The goal of this paper is to give designers the ability to think of organic three-dimensional shapes in a structured way, rather than as abstract "blobby" form. As well, an understanding of how form affects light and reflection, and how to apply that knowledge to drawing, will be covered. Armed with this knowledge, artists should be better equipped to control the forms in their designs, illustrate them accurately from any number of angles, and communicate the underlying structure (and thereby a way of approaching them) to whomever (including themselves) may be tasked with making the design 'real'.


To sum up, this article could be called: "Making rounded shiny things that look good."


Describing Organic Form

As this is for a relatively "advanced" audience, I am not going to get into the basics of defining volumes or proportion. I am also not going to deal with simple geometric forms, such as planes, or cubes, or cylinders, except in terms of how they help us to understand more complex forms. This article will focus on organic surface: the type of surface that cannot be easily described mathematically, or drawn readily with rulers and circle guides. The type of surface that is shaped intuitively by the free flowing hand and controlled by the eye.

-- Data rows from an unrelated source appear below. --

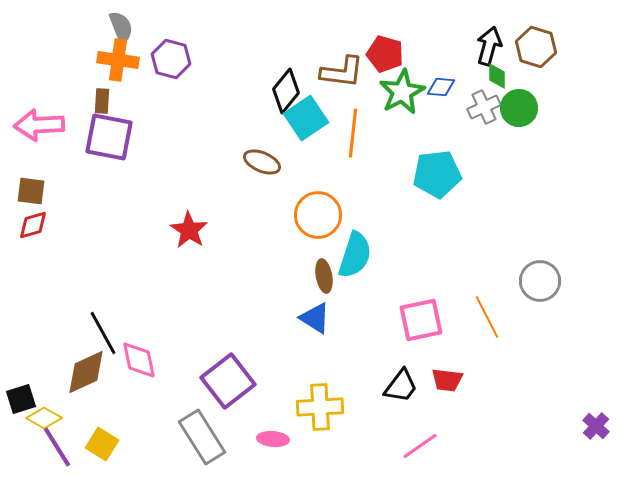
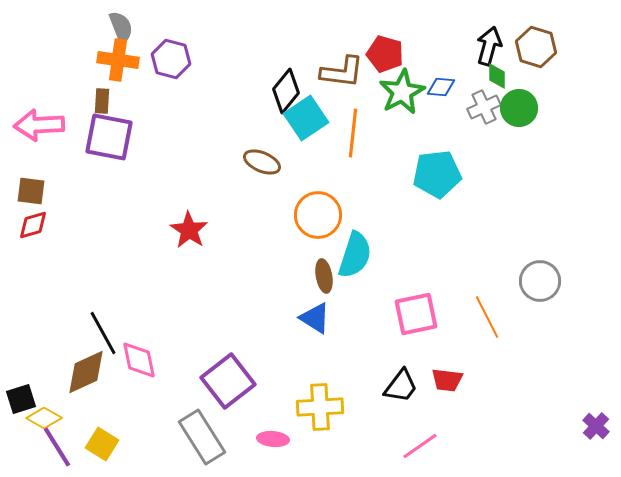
pink square at (421, 320): moved 5 px left, 6 px up
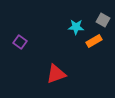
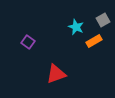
gray square: rotated 32 degrees clockwise
cyan star: rotated 21 degrees clockwise
purple square: moved 8 px right
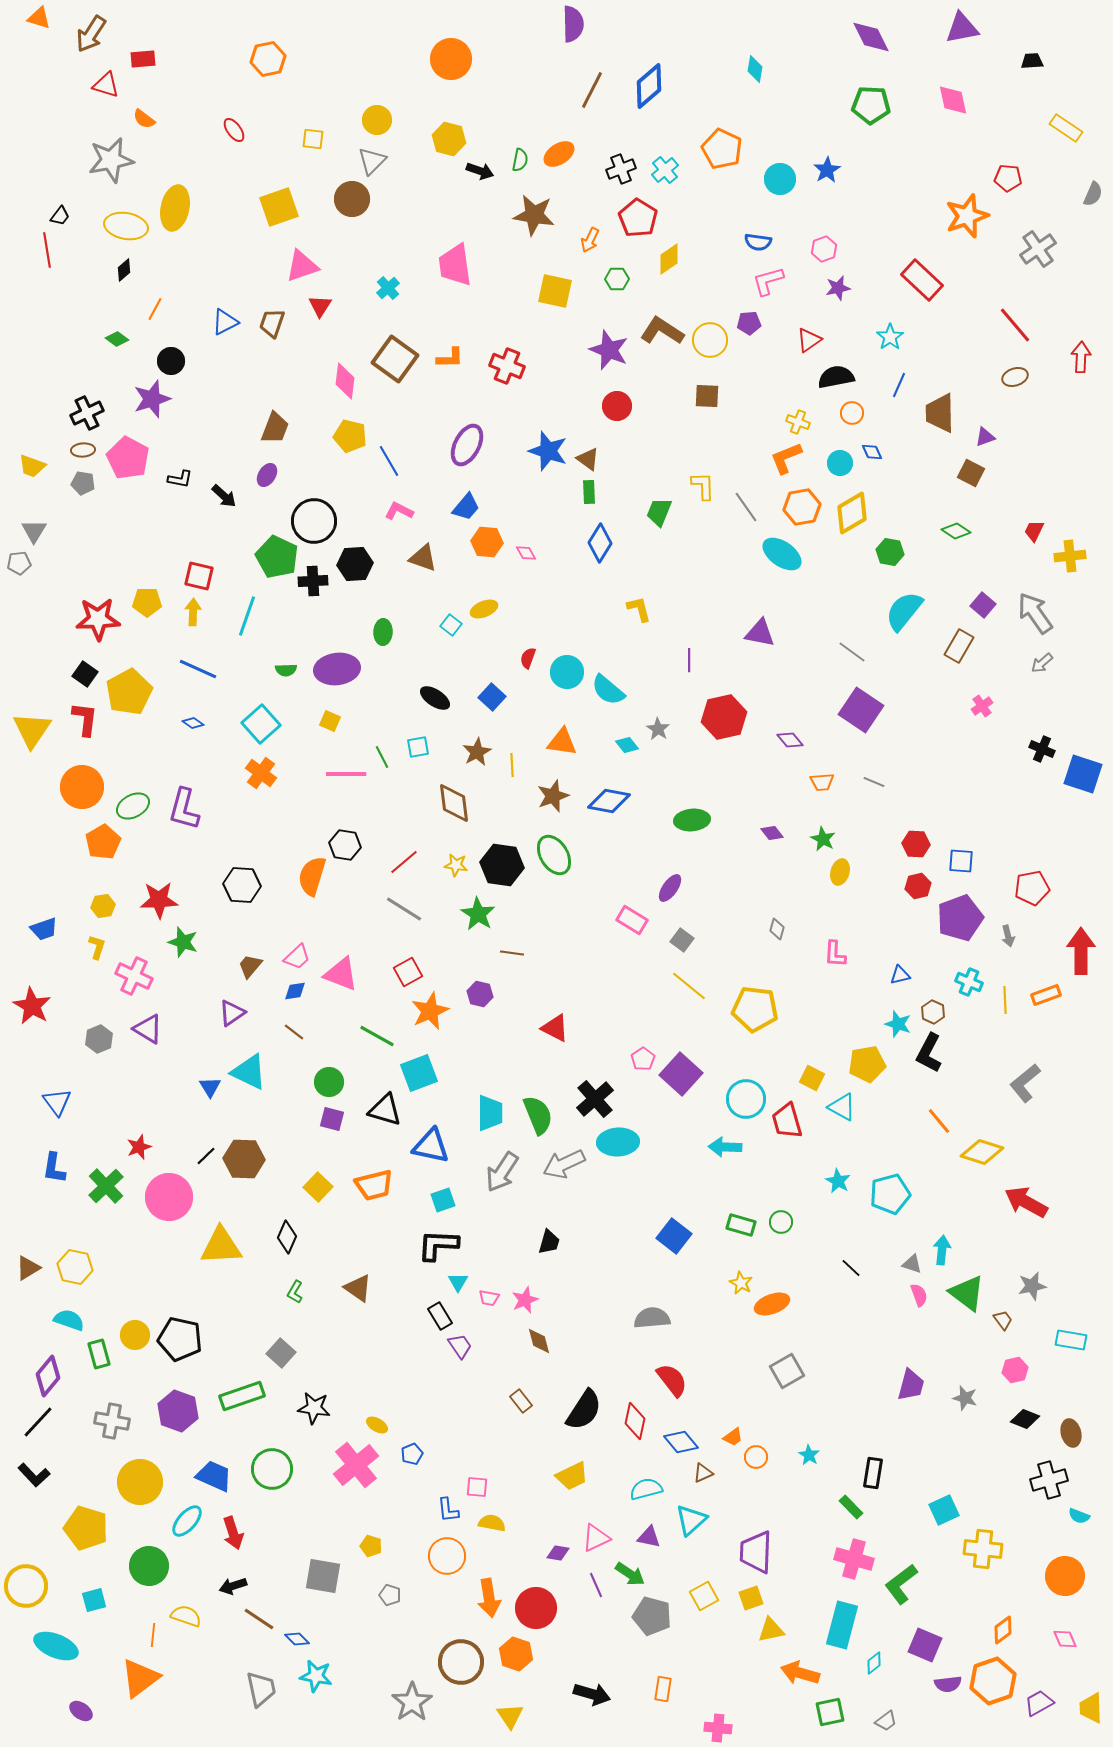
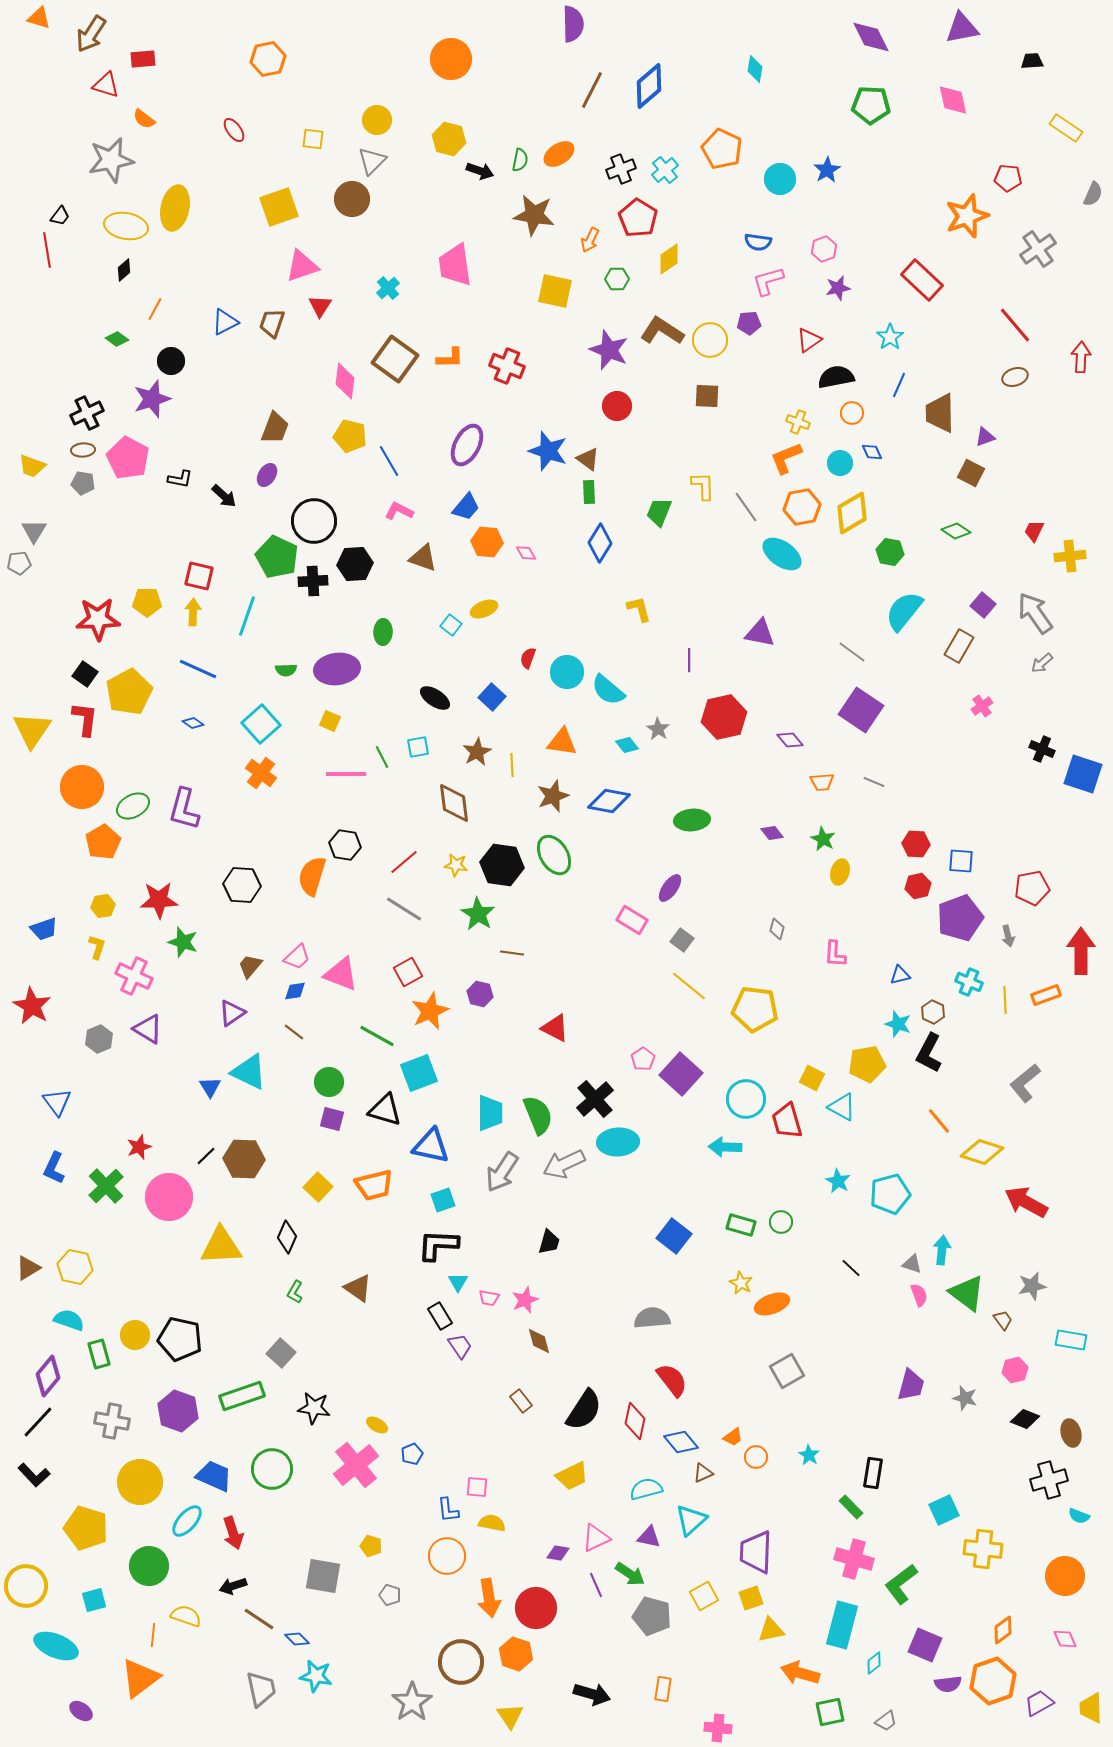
blue L-shape at (54, 1168): rotated 16 degrees clockwise
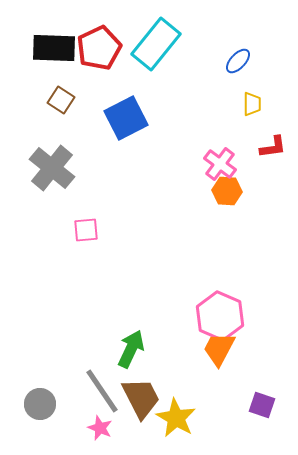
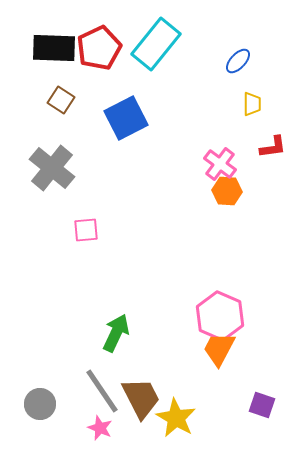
green arrow: moved 15 px left, 16 px up
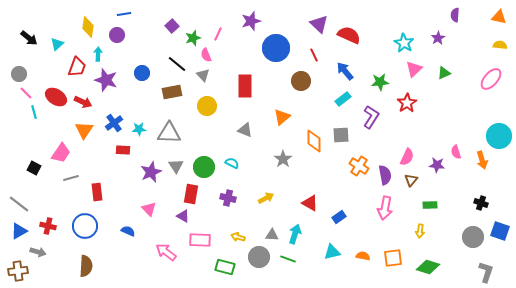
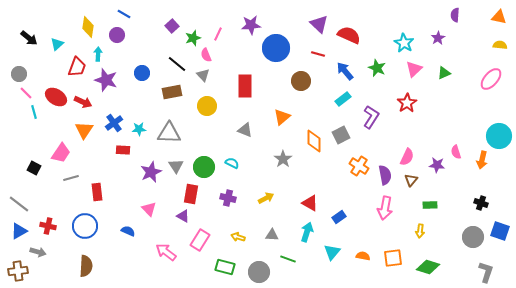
blue line at (124, 14): rotated 40 degrees clockwise
purple star at (251, 21): moved 4 px down; rotated 12 degrees clockwise
red line at (314, 55): moved 4 px right, 1 px up; rotated 48 degrees counterclockwise
green star at (380, 82): moved 3 px left, 14 px up; rotated 30 degrees clockwise
gray square at (341, 135): rotated 24 degrees counterclockwise
orange arrow at (482, 160): rotated 30 degrees clockwise
cyan arrow at (295, 234): moved 12 px right, 2 px up
pink rectangle at (200, 240): rotated 60 degrees counterclockwise
cyan triangle at (332, 252): rotated 36 degrees counterclockwise
gray circle at (259, 257): moved 15 px down
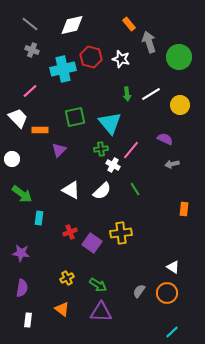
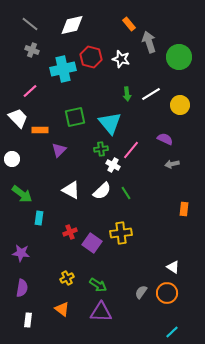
green line at (135, 189): moved 9 px left, 4 px down
gray semicircle at (139, 291): moved 2 px right, 1 px down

There are many methods of describing organic form in general terms: simplifying the shapes to intersecting stretched spheres; starting with primitives and then 'softening' them into more 'rounded' shapes; stringing together a series of evenly-spaced two-dimensional cross-sections. The first two are useful to describe the volume of the form, but lack enough sophistication to describe the surface. The last is of obvious use, but assumes an intimate knowledge of the surface in order to generate it in the first place. It is no coincidence, by the way, that all of these methods have been used in the past in 3-D modeling. Needless to say, there are many others.

The approach that I prefer to use is to concentrate on the surface. When broken down, any organic form can be described as a of combination of convex and/or concave surfaces, either intersecting to form edges, or blended together through tangential transition surfaces, themselves either convex or concave. Breaking down a given surface becomes a process of identifying where one surface ends and the next begins, and then describing the character of those individual surfaces. And when it comes to describing things, the first thing you need is a vocabulary.

As a means of conveying the understanding of form, I will be drawing on some of the vocabulary that designers, primarily in the automotive industry, have been using to control and communicate sophisticated organic form for the past few decades. Car bodies have arguably the most sophisticated surface development of any man-made object, and present an extreme case of highly controlled, yet difficult to describe forms. Geometric forms are simple: they can be described in very precise mechanical terms. Completely natural forms, such as animals or plants, are more difficult, but allow for natural imperfections, asymmetricality and irregularity. Manufactured organic form such as automotive styling, on the other hand, is at once free-form and rigorously precise.

In order to communicate design intent between stylists and clay modelers, automotive designers over the years have developed a language of form and corresponding terms, much of it borrowed in turn from older disciplines such as cabinetmaking, sculpture, shipbuilding and coach-building. This short-hand makes it easier for design teams to communicate succinctly and accurately what a form is doing, without resorting to vague description in the vein of : "it's sort-of flat, but not quite, with more of a roundness at the end". These terms also describe fundamental elements of three-dimensional form, such that the use of them enables the designer to break complex surfaces down into controllable elements and intersections.